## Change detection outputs
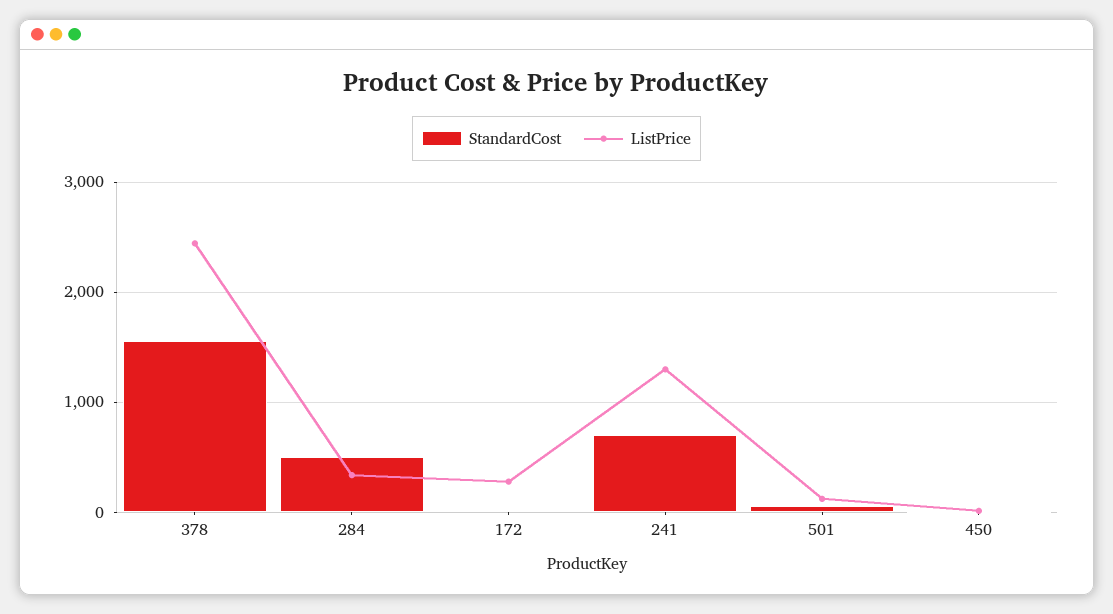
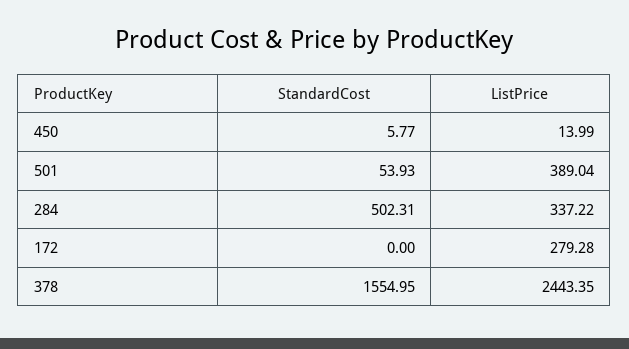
  {
    "StandardCost": {
      "378": 1554.95,
      "284": 502.31,
      "172": 0,
-     "241": 700,
      "501": 53.93,
      "450": 5.77
    },
    "ListPrice": {
      "378": 2443.35,
      "284": 337.22,
      "172": 279.28,
-     "241": 1300,
-     "501": 100,
+     "501": 389.04,
      "450": 13.99
    }
  }

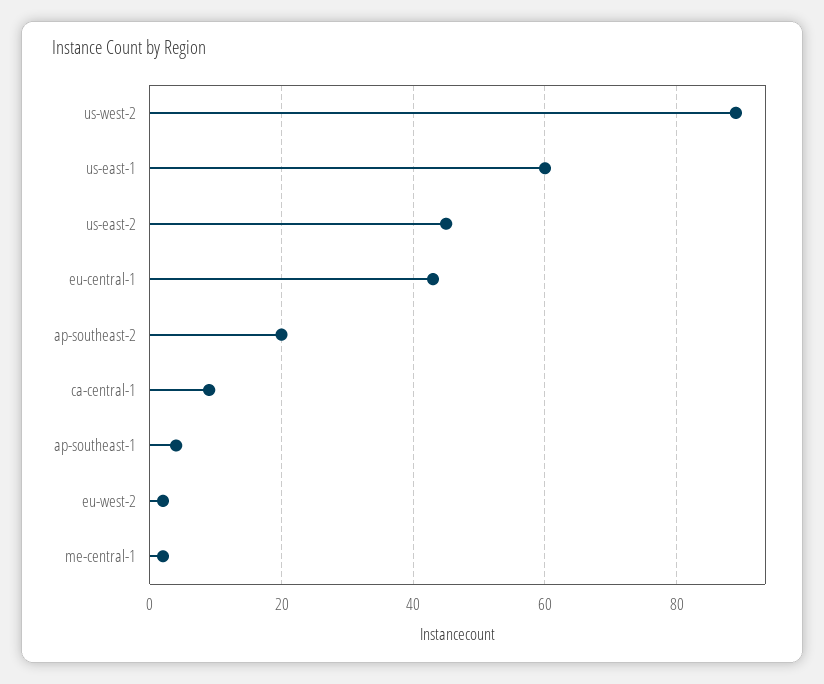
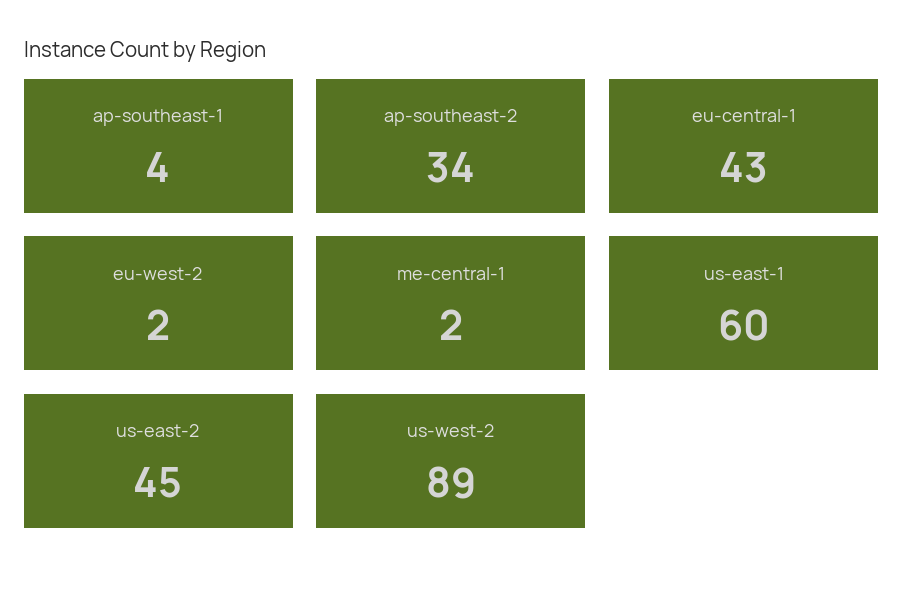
  {
    "us-west-2": 89,
    "us-east-1": 60,
    "us-east-2": 45,
    "eu-central-1": 43,
-   "ap-southeast-2": 20,
+   "ap-southeast-2": 34,
-   "ca-central-1": 10,
    "ap-southeast-1": 4,
    "eu-west-2": 2,
    "me-central-1": 2
  }

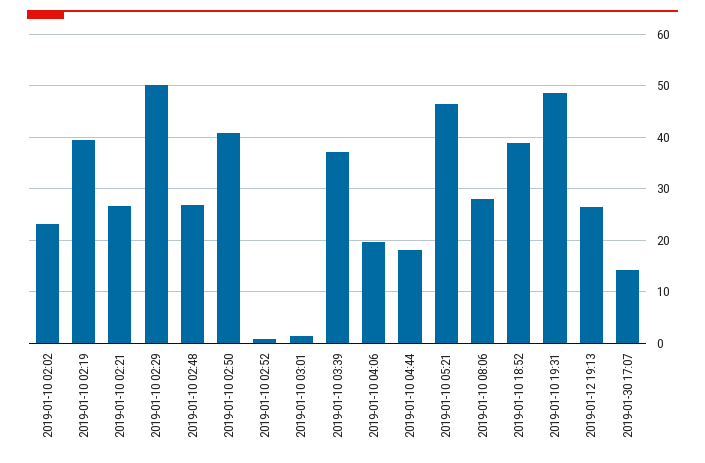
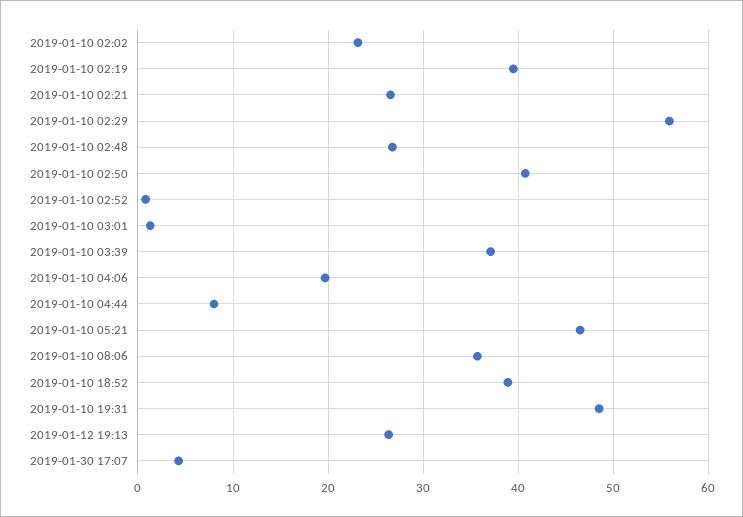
  {
    "2019-01-10 02:02": 23,
    "2019-01-10 02:19": 40,
    "2019-01-10 02:21": 27,
-   "2019-01-10 02:29": 50,
+   "2019-01-10 02:29": 56,
    "2019-01-10 02:48": 27,
    "2019-01-10 02:50": 41,
    "2019-01-10 02:52": 1,
    "2019-01-10 03:01": 1,
    "2019-01-10 03:39": 37,
    "2019-01-10 04:06": 20,
-   "2019-01-10 04:44": 18,
+   "2019-01-10 04:44": 8,
    "2019-01-10 05:21": 47,
-   "2019-01-10 08:06": 28,
+   "2019-01-10 08:06": 36,
    "2019-01-10 18:52": 39,
    "2019-01-10 19:31": 49,
    "2019-01-12 19:13": 26,
-   "2019-01-30 17:07": 14
+   "2019-01-30 17:07": 4
  }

## What to work on
Find the word "southeast" in the entries above. Copy every line that has it.

## The completed task
-   "ap-southeast-2": 20,
+   "ap-southeast-2": 34,
    "ap-southeast-1": 4,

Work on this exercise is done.